All week the prosecution linked Willard to the calls through his credit card account, his email address and his IP address.
Willard’s defense argued there was no signature on the receipt and no security camera footage of Willard physically buying the phone. They argued his card could have been lost, stolen or used by someone else.
However, the jury didn’t buy that argument and convicted Willard of not properly registering his group ‘Veteran’s Against Unethical Politicians,’ with the South Dakota Secretary of State’s office.
“All I can say right now is that we are happy about the verdict and we appreciate the hard work that the jury put into it," Kempema said after court.
Willard was sentenced to 30 days of suspended jail time and given a $250 fine on all four counts. He also has to pay court costs.
After court Willard and his attorney, R. Shawn Tornow, tried to avoid KELOLAND News cameras and refused to comment.
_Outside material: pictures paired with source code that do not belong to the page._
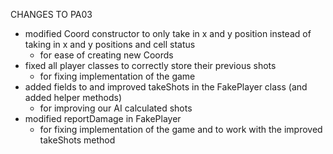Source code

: CHANGES TO PA03


- modified Coord constructor to only take in x and y position instead of taking in x and y positions and cell status
  - for ease of creating new Coords
- fixed all player classes to correctly store their previous shots
  - for fixing implementation of the game
- added fields to and improved takeShots in the FakePlayer class (and added helper methods)
  - for improving our AI calculated shots
- modified reportDamage in FakePlayer 
  - for fixing implementation of the game and to work with the improved takeShots method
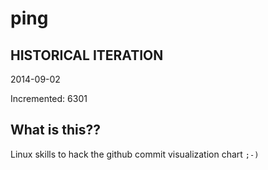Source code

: # ping

## HISTORICAL ITERATION
2014-09-02

Incremented: 6301

## What is this?? 
Linux skills to hack the github commit visualization chart `;-)`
Prosecutors said that even though the charges are misdemeanors this case is important because when groups send out critical campaign information they need to be held accountable.
“We don’t want people just going out and attacking other people, not in South Dakota," Kempema told the jury during closing arguments. "If we have something we believe in we stand up and say this is what I believe in. This is who I am. You don’t go hit and run."
Willard also faces a civil lawsuit for the robocalls.